SPACs have turned from a Wall Street experiment into a global talking point, and every firm wants a slice. I look at what’s really driving the boom, how the UK and US markets differ, and which law firms are positioning themselves for the inevitable reality check.
Every few years the market invents a new acronym and calls it innovation. In 2021, that acronym is SPAC.
Special Purpose Acquisition Companies, blank-cheque vehicles promising fast access to public markets, have exploded. Dozens are listing in New York every week, and the ripple has reached London.
The question is whether this is the new frontier of capital markets or just another cycle dressed as disruption.
Right now, it feels like everyone wants in.
US firms with strong ECM benches are fielding calls daily from sponsors who, six months ago, hadn’t heard the term SPAC. UK firms are scrambling to prove they can deliver the same speed and flexibility as their US counterparts.
Clients see quick liquidity. Lawyers see deal flow. Both might be right, for now.

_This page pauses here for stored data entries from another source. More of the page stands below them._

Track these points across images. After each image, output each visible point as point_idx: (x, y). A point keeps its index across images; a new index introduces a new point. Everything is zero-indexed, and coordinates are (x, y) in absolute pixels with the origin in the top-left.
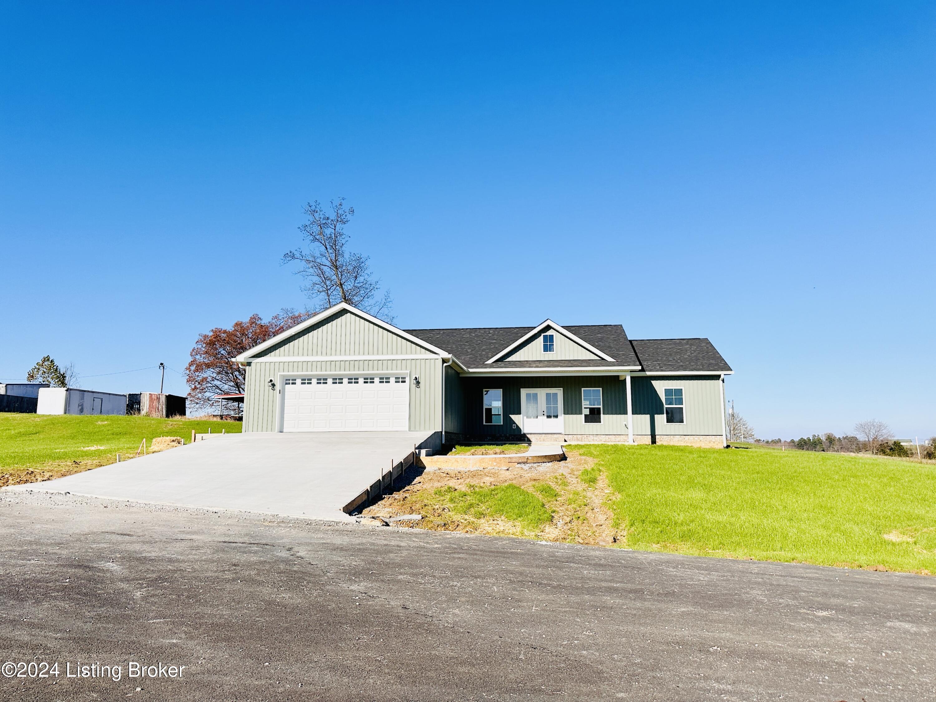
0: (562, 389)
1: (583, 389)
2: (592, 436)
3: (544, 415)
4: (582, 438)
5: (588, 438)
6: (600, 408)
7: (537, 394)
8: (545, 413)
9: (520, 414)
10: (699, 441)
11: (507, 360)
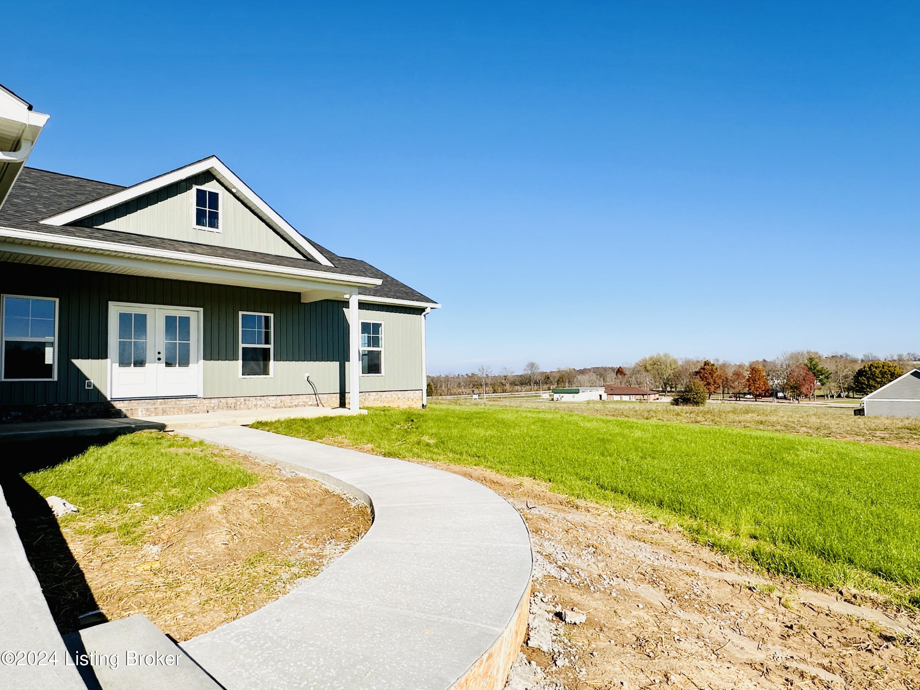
0: (201, 310)
1: (241, 313)
2: (253, 399)
3: (159, 359)
4: (236, 403)
5: (247, 402)
6: (269, 349)
7: (145, 316)
8: (163, 356)
9: (106, 357)
10: (397, 398)
11: (99, 227)
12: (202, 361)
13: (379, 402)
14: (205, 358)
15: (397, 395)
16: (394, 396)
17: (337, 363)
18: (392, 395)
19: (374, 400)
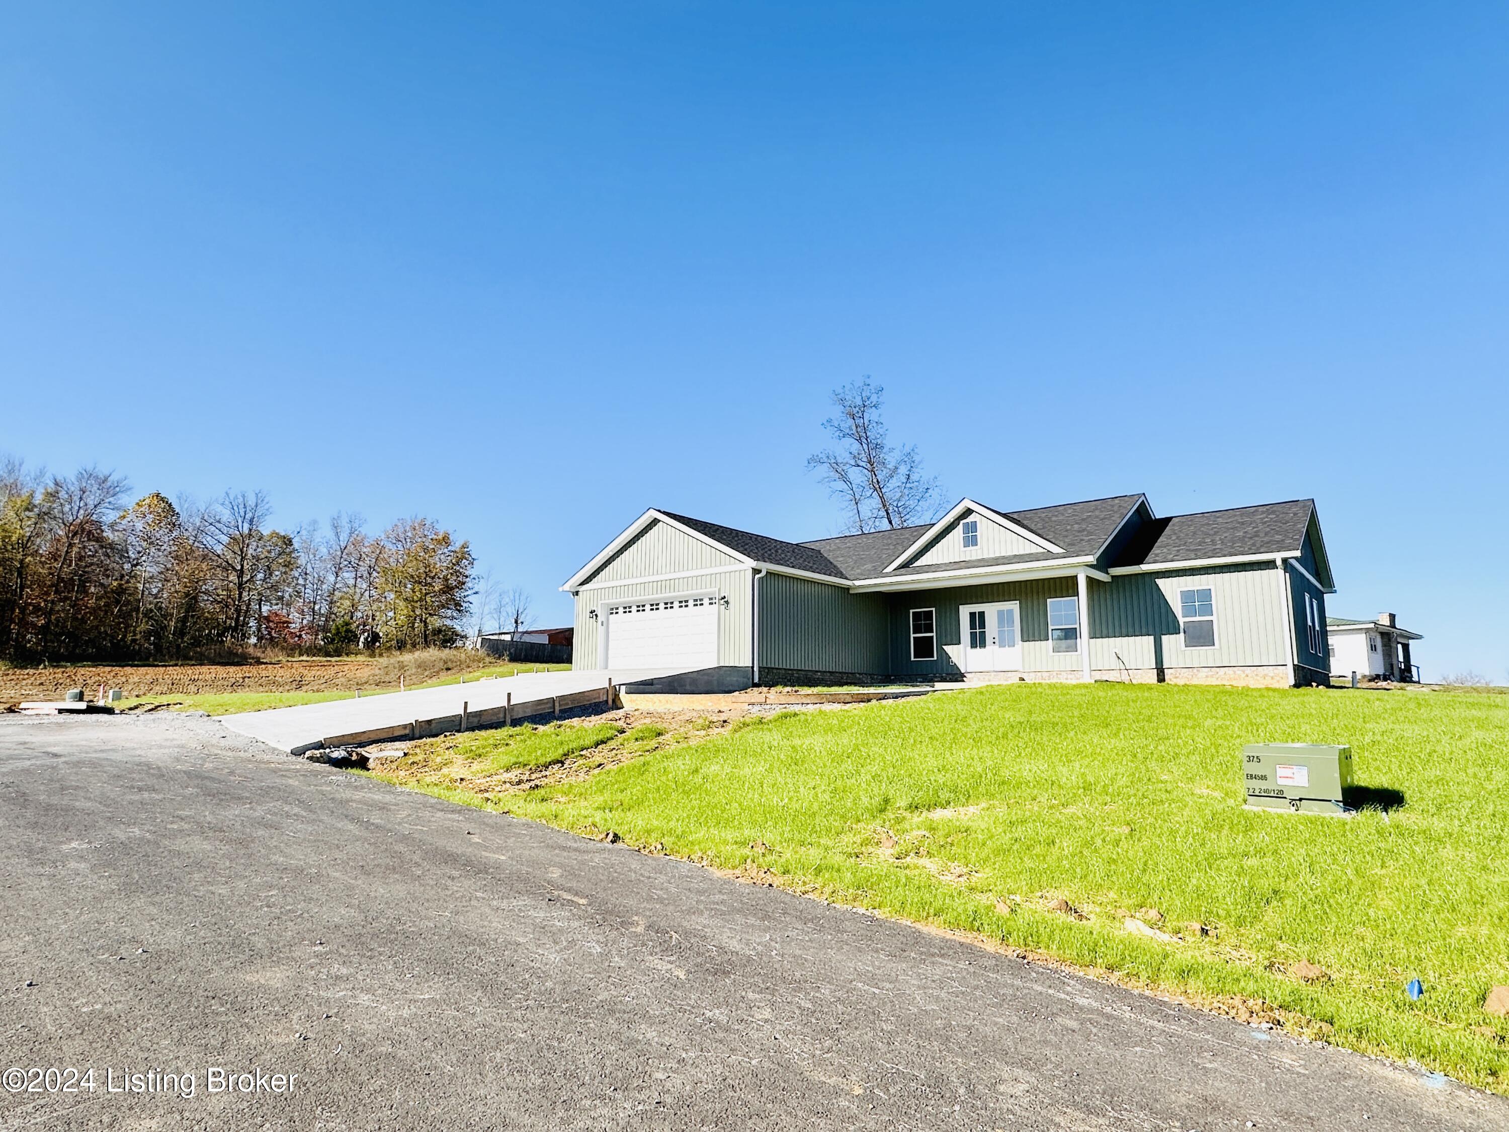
0: (1018, 602)
1: (1049, 600)
2: (1064, 673)
3: (996, 642)
4: (1049, 677)
5: (1059, 676)
7: (985, 612)
8: (998, 640)
9: (959, 643)
10: (1243, 676)
11: (914, 565)
12: (1020, 642)
13: (1214, 679)
14: (1023, 641)
15: (1244, 672)
16: (1238, 672)
17: (1152, 637)
18: (1235, 672)
19: (1207, 677)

But this level of activity isn’t about product innovation; it’s about excess capital searching for a home. The legal market needs to remember that.
The London angle
The UK market is, predictably, trying to catch up.
The FCA’s review of listing rules is designed to make SPACs more attractive here, but London is a more cautious ecosystem. Sponsors and banks want to know the regulatory guardrails before they commit serious money.
Still, the appetite is real. I’ve seen several firms reposition their ECM partners overnight to capture this wave, a sensible move if managed carefully, a dangerous one if it distracts from core M&A.
The firms best placed to win aren’t those shouting “SPAC!” the loudest, but those with existing IPO discipline and sponsor relationships.
The US dominance
In the US, the story is more mature, and more competitive. Kirkland, Skadden, Paul Weiss, and Latham are running the table. They’ve got the relationships, the banking ties, and the muscle memory for complex SEC work.
London’s challenge isn’t talent; it’s regulation. Until UK rules loosen, the real action will remain transatlantic, with London lawyers servicing the periphery rather than the core.
That will change eventually, but not before the first round of SPACs start testing post-deal performance.
The reality check
When capital chases speed, discipline is the first casualty.
We’ll start seeing de-SPAC disputes, accounting friction, and sponsor fatigue before year-end. The smart firms know this and are already positioning their disputes, investigations, and regulatory partners alongside ECM.
That’s the kind of joined-up thinking that turns a boom into a franchise.
A headhunter’s view
From a headhunting perspective, this has been a revealing few months.
ECM and corporate partners who can actually execute across borders have become hot property again — particularly those comfortable working with US sponsors. But firms need to be careful; the spike in demand has inflated expectations.
Paying premium guarantees for short-cycle products is risky. The better investment is in people who can pivot when the SPAC wave recedes — partners who think like strategists, not opportunists.
My take
SPACs are not a revolution; they’re a reminder.
Every boom brings its own mythology, and every cycle rewards the same traits: discipline, client trust, and structural foresight.
The firms that win this round won’t be the ones chasing the listings; they’ll be the ones ready for what comes after.
Because the acronym may change, but the fundamentals never do.